In fact, they were presently close enough that she couldn't fail to notice that even the proximity of something so close to his throat was beginning to work changes on him-- Sinder's pupils were blown until they nearly eclipsed his irises, leaving only the faintest rim of blue, and the hand that rested behind hers on the conjured blade's pommel had acquired steely claws. "Do you really want to meet it? You're welcome to try, I suppose. After all, what's the point in waiting?" Somewhere, in the far recesses of his mind, that part of himself that he hated was quite nearly delirious with anitcipation, but Sinderion himself was rather hoping that what he was doing here was calling her bluff, not risking an appearance of the beast this close to the others. He supposed the next few moments would tell him something he needed to know, anyway, and he could not deny that the portion of his personality that had always resented his iron-clad self-control was quite happy reveling in the danger of the possibilities.

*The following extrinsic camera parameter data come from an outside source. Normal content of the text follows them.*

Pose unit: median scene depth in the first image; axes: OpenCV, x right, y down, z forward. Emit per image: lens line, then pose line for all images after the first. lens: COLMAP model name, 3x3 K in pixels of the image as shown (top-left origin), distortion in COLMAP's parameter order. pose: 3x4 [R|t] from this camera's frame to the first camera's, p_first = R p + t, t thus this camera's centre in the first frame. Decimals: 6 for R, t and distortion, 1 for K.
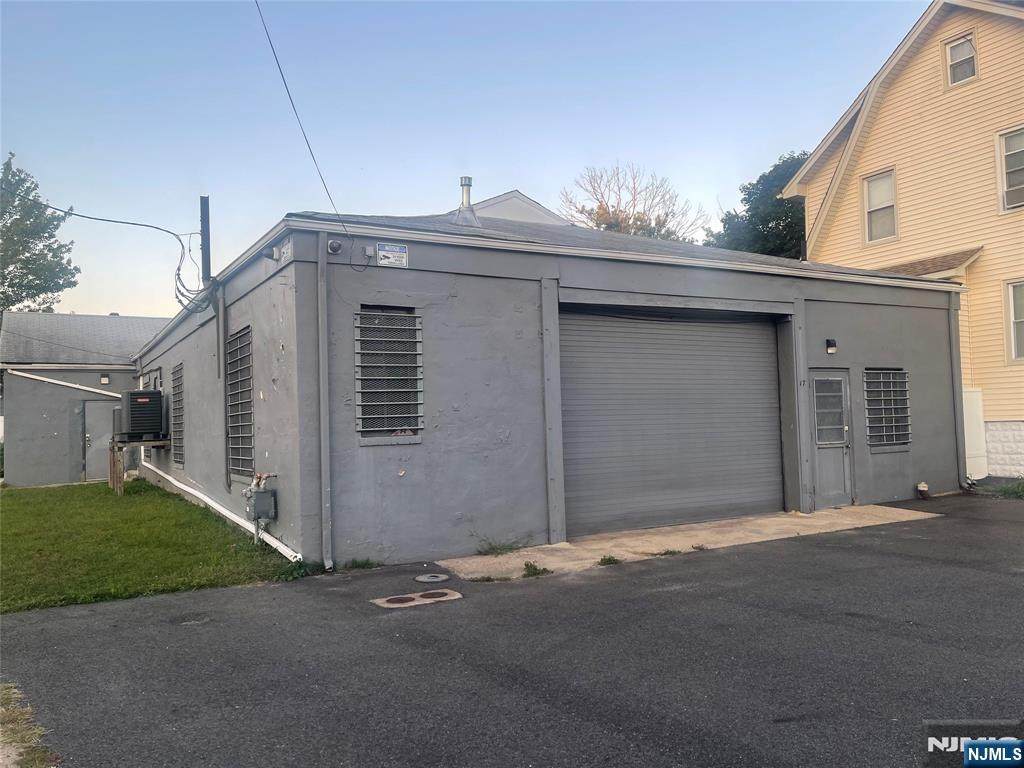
lens RADIAL K [[786.7, 0, 512.5], [0, 786.7, 388.5], [0, 0, 1]] dist [0.074092, -0.091963]
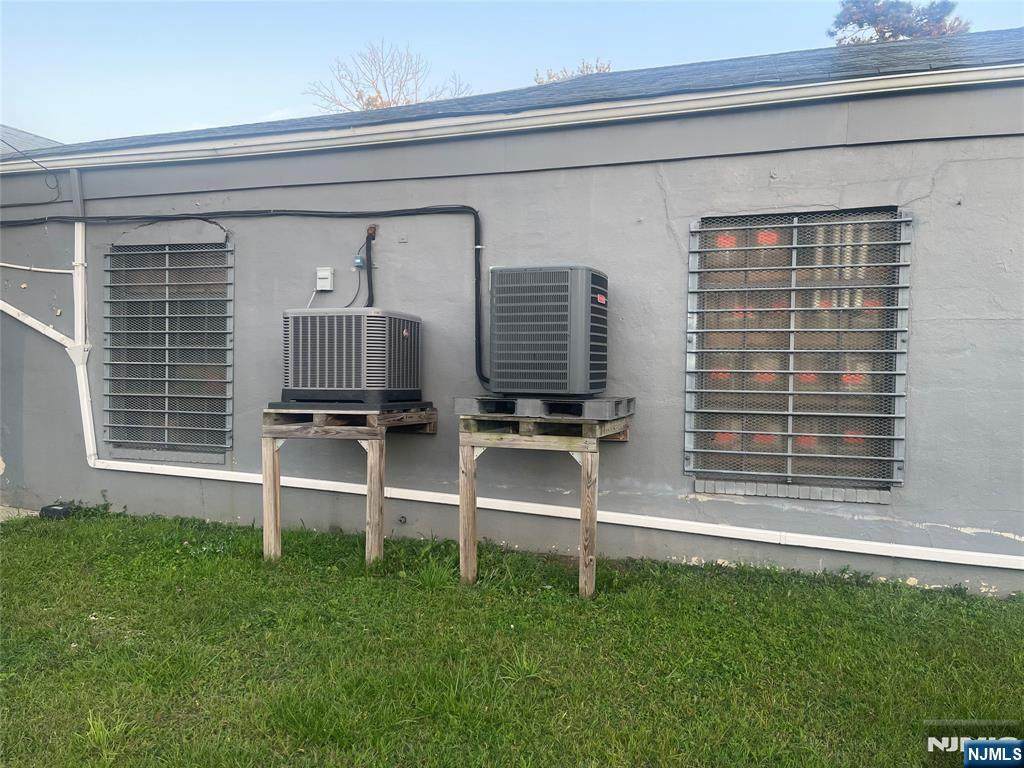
lens RADIAL K [[777.6, 0, 509.7], [0, 777.6, 393.4], [0, 0, 1]] dist [0.078306, -0.091691]
pose [[0.753637, 0.022116, 0.656918, -1.126073], [-0.064680, 0.997078, 0.040635, 0.069573], [-0.654100, -0.073114, 0.752866, 1.219473]]
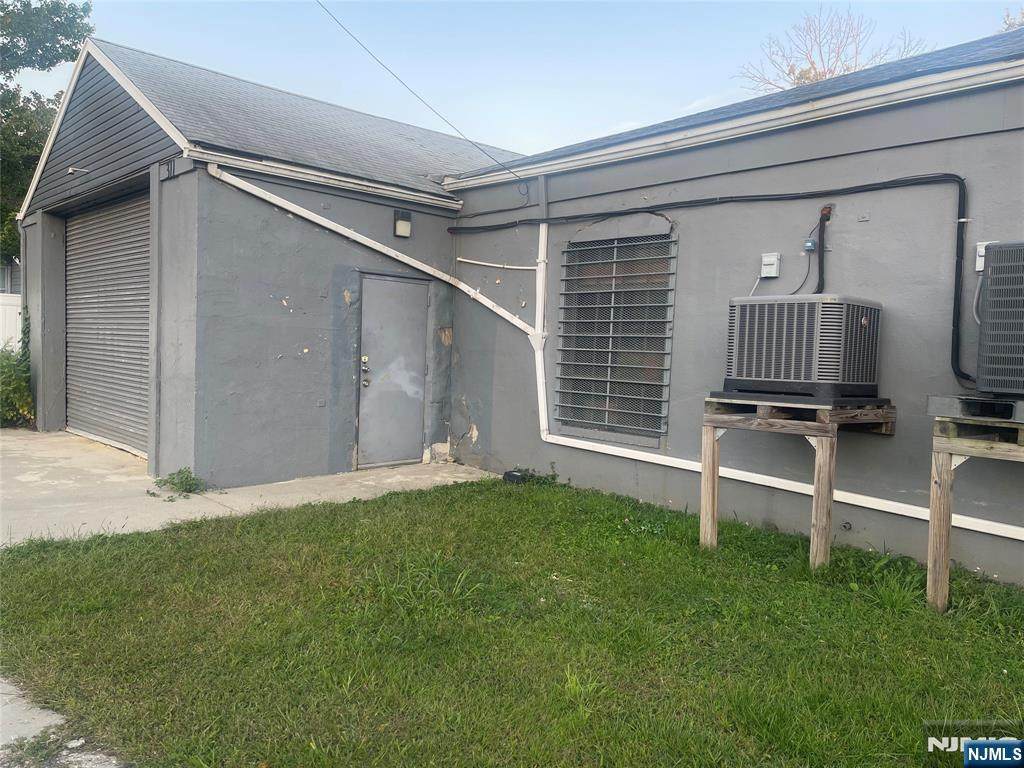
lens RADIAL K [[777.6, 0, 509.7], [0, 777.6, 393.4], [0, 0, 1]] dist [0.078306, -0.091691]
pose [[0.975347, 0.055183, 0.213664, -1.147433], [-0.076377, 0.992803, 0.092238, 0.070795], [-0.207036, -0.106283, 0.972543, 1.239580]]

Which was probably where the challenging smirk was coming from, in retrospect, because on an ordinary day, he would not have dared any of it. Too bad none of his days were ordinary anymore.

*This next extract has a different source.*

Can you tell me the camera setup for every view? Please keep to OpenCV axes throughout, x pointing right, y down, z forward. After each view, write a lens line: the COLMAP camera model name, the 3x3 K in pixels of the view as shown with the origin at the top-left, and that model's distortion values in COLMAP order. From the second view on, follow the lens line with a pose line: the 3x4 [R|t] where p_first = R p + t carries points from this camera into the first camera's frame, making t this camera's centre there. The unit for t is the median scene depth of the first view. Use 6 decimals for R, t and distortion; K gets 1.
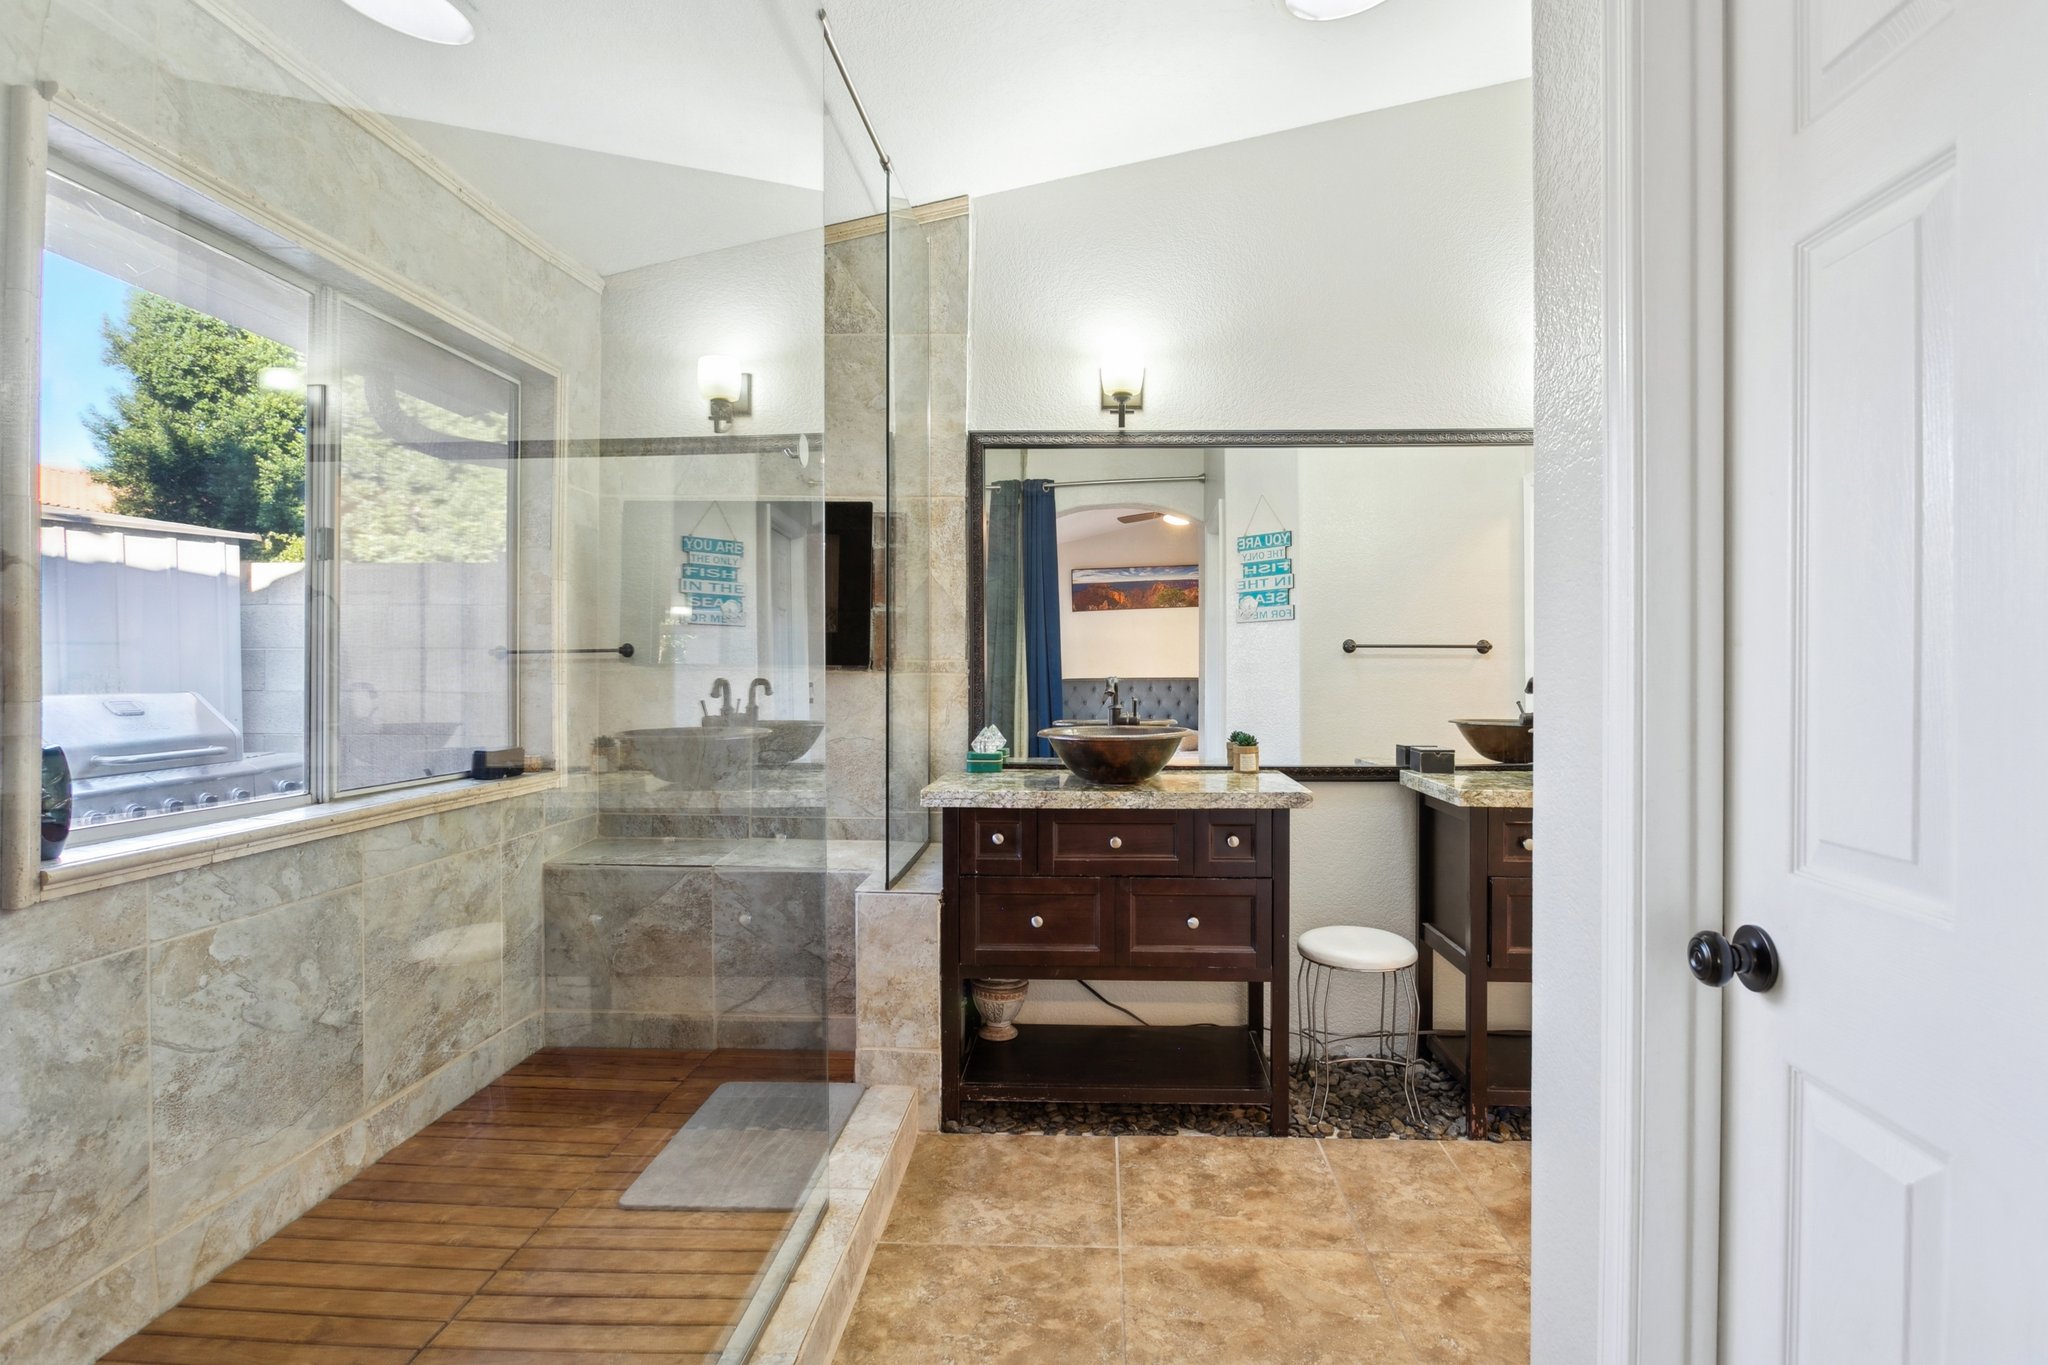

There really was no point in waiting, was there? What had been a rather intense look on her face fell away to a raised eyebrow and a glint in her eye. "I think I do want to meet it." Her next actions were lightning quick; she lunged forward, slamming the knife into the tree behind them with one hand, the other hand sliding around the back of Sinder's neck and pulling him to her, kissing him and pressing herself up against him.

Well, that appeared to have done it for rational-Sinderion and beast-Sinderion, perhaps simply shocking all of his usual faculties into cognitive silence. That left somewhat bitter, reckless Sinderion, and he at least wasn't complaining. Honestly, he'd been half-expecting to wake up in another four years and find everyone around him dead, so this was... quite nice, actually. Not that he was thinking about it much; his hands, which had been torn from the dagger and dropped uselessly to his side, respectively, threaded into Maya's dark hair, and for the moment at least, he was quite content with where he was.

At least until he properly came to realize what he was doing, and why he should absolutely not be doing it. The Altmer's eyes, which had fallen shut, snapped open, bright with his (flawed, but better than the alternative) humanity, and he stiffened, pulling back as far as his positioning would allow. For someone of such a tawny color, he was doing quite the impression of a beet at present, particularly across his cheekbones and the bridge of his nose. He had a feeling the point had been lost in here somewhere, but he honestly wasn't in any state to go trying to find it. His mouth worked ineffectually for a few moments, until it clicked shut and he took a deep breath, shaking his head as if to rid himself of some phantom thought. Obilvion take it all, truly.

Of course, now that he'd gone and done that, he had nothing to say for himself. "I... you... why would you do that? I can't.." In retrospect, even Sinder would realize that this was not the question he should have asked, but he certainly didn't know what was.

She'd expected the response, but to be honest, not the initial one. The one that had been there for just a moment, before he'd locked up and pushed her away. Which meant that had actually gone better than she thought it would. She leaned back away from him to give him some room, sitting back on her heels. "If my time's as short as we both seem to think it is, then for once in my life I'm going to use it to make my own choices. And... well, that got rid of your dreaded beast right quick, didn't it?"

Maya stood, pleased with herself, adjusting her robe slightly. "I'll see you tomorrow, Sinder. Sleep well." And she sauntered off back towards the camp, leaving the elf to bury his face in his hands and try to figure out just how a warning had turned into that.